Nor was Mr. Carter’s advocacy of human rights. In practice, of course, he found that reconciling such high ideals with U.S. interests abroad was no simple matter: He faced many of the same contradictions as presidents before and after him.

Some of his domestic achievements continue to reverberate. Carter did more than all previous presidents combined to diversify the federal judiciary, appointing 57 non-White people and 41 women to the bench. He also pushed through a 1978 law deregulating the airline industry and boosting competition, which made fares more affordable and increased the number of routes offered.

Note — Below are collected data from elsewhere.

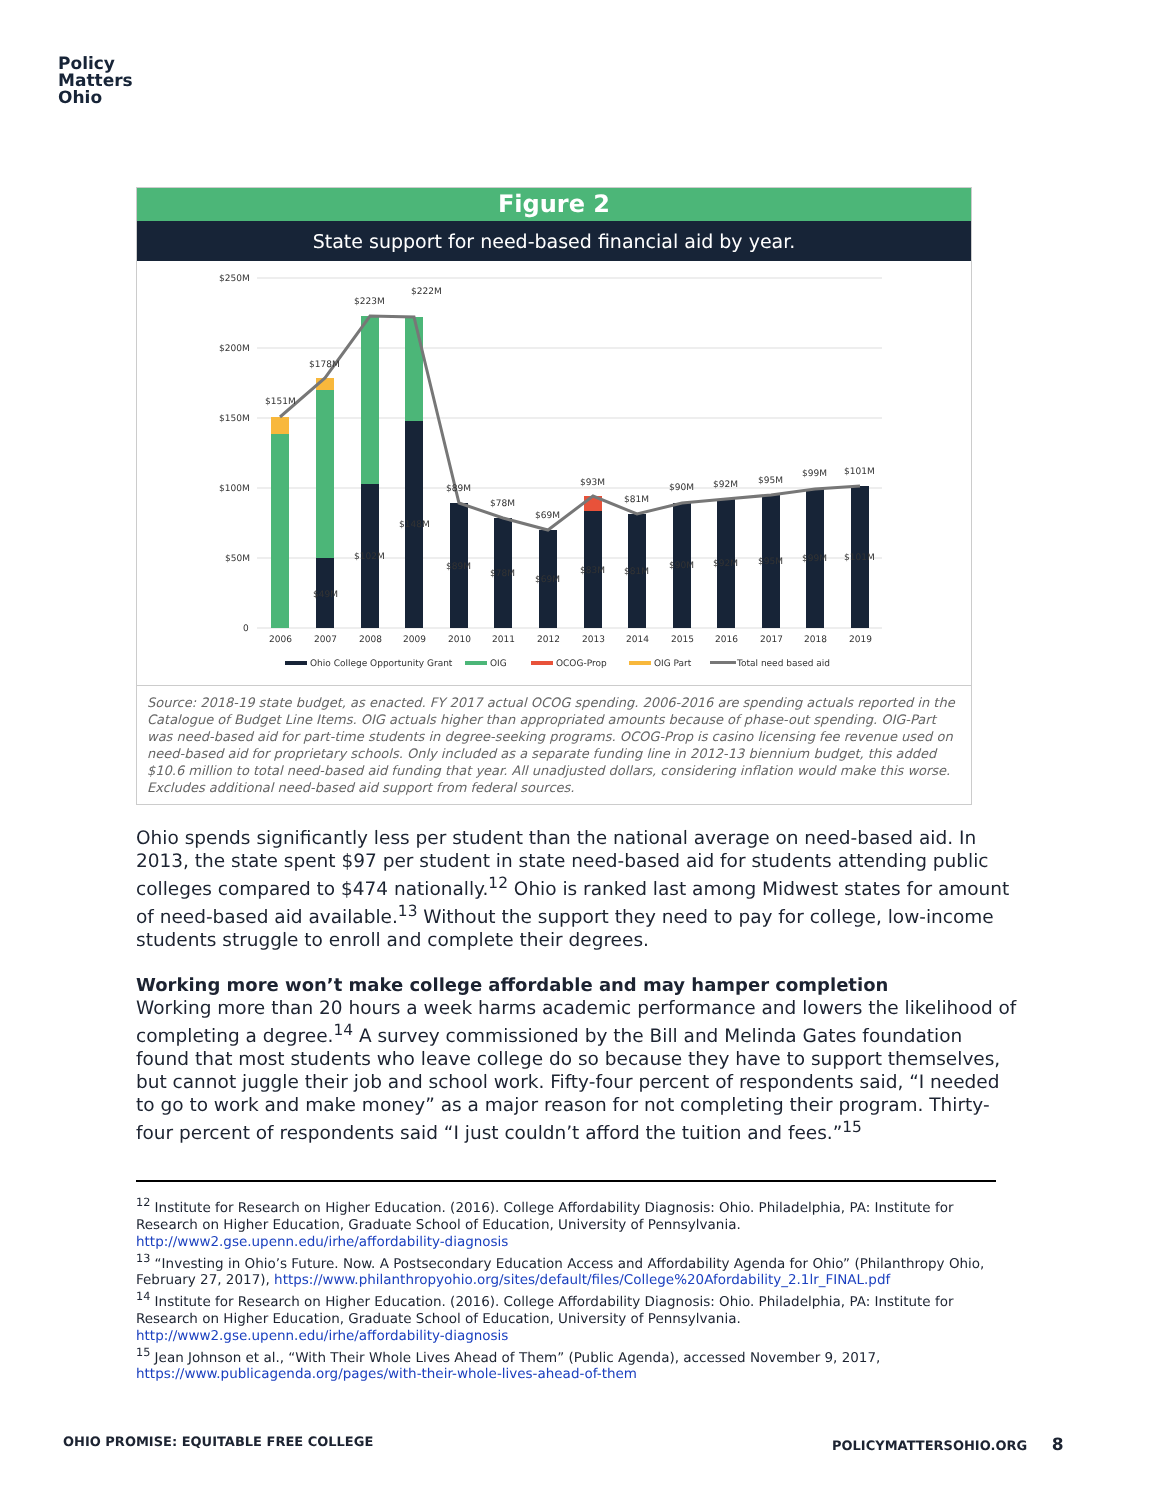Policy
Matters
Ohio
Figure 2
State support for need-based financial aid by year.
$250M
$200M
$150M
$100M
$50M
0
$151M
$178M
$223M
$222M
$89M
$78M
$69M
$93M
$81M
$90M
$92M
$95M
$99M
$101M
$49M
$102M
$148M
$89M
$78M
$69M
$83M
$81M
$90M
$92M
$95M
$99M
$101M
2006
2007
2008
2009
2010
2011
2012
2013
2014
2015
2016
2017
2018
2019
Ohio College Opportunity Grant
OIG
OCOG-Prop
OIG Part
Total need based aid
Source: 2018-19 state budget, as enacted. FY 2017 actual OCOG spending. 2006-2016 are spending actuals reported in the Catalogue of Budget Line Items. OIG actuals higher than appropriated amounts because of phase-out spending. OIG-Part was need-based aid for part-time students in degree-seeking programs. OCOG-Prop is casino licensing fee revenue used on need-based aid for proprietary schools. Only included as a separate funding line in 2012-13 biennium budget, this added $10.6 million to total need-based aid funding that year. All unadjusted dollars, considering inflation would make this worse. Excludes additional need-based aid support from federal sources.
Ohio spends significantly less per student than the national average on need-based aid. In 2013, the state spent $97 per student in state need-based aid for students attending public colleges compared to $474 nationally.<sup>12</sup> Ohio is ranked last among Midwest states for amount of need-based aid available.<sup>13</sup> Without the support they need to pay for college, low-income students struggle to enroll and complete their degrees.
Working more won’t make college affordable and may hamper completion
Working more than 20 hours a week harms academic performance and lowers the likelihood of completing a degree.<sup>14</sup> A survey commissioned by the Bill and Melinda Gates foundation found that most students who leave college do so because they have to support themselves, but cannot juggle their job and school work. Fifty-four percent of respondents said, “I needed to go to work and make money” as a major reason for not completing their program. Thirty-four percent of respondents said “I just couldn’t afford the tuition and fees.”<sup>15</sup>
<sup>12</sup> Institute for Research on Higher Education. (2016). College Affordability Diagnosis: Ohio. Philadelphia, PA: Institute for Research on Higher Education, Graduate School of Education, University of Pennsylvania. http://www2.gse.upenn.edu/irhe/affordability-diagnosis
<sup>13</sup> “Investing in Ohio’s Future. Now. A Postsecondary Education Access and Affordability Agenda for Ohio” (Philanthropy Ohio, February 27, 2017), https://www.philanthropyohio.org/sites/default/files/College%20Afordability_2.1lr_FINAL.pdf
<sup>14</sup> Institute for Research on Higher Education. (2016). College Affordability Diagnosis: Ohio. Philadelphia, PA: Institute for Research on Higher Education, Graduate School of Education, University of Pennsylvania. http://www2.gse.upenn.edu/irhe/affordability-diagnosis
<sup>15</sup> Jean Johnson et al., “With Their Whole Lives Ahead of Them” (Public Agenda), accessed November 9, 2017, https://www.publicagenda.org/pages/with-their-whole-lives-ahead-of-them
OHIO PROMISE: EQUITABLE FREE COLLEGE
POLICYMATTERSOHIO.ORG 8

Perhaps the most damage was done to his presidency and his reelection chances by the combination of economic stagnation and inflation, exacerbated by a continuing energy crisis. His appointment, late in his term, of Paul Volcker as chairman of the Federal Reserve was seen as essential to the economic turnaround eventually brought about by Mr. Volcker’s measures over eight years during the Carter and Ronald Reagan administrations — albeit at the cost of a recession that devastated many people’s lives.

Many of Mr. Carter’s mistakes were matters of style and temperament. He didn’t get along well with the press, and he paid for it; much of the mockery directed at him seems in retrospect overdone. But he contributed to it with a tendency sometimes to overmanage, by misreading how some of his actions would be perceived — as in his demanding resignations from his Cabinet at the height of his troubles — and a strain of what was often seen as self-righteousness, expressed at times in a scolding tone in his public discourse. Characteristically, Mr. Carter would on occasion frankly acknowledge his shortcomings in this regard.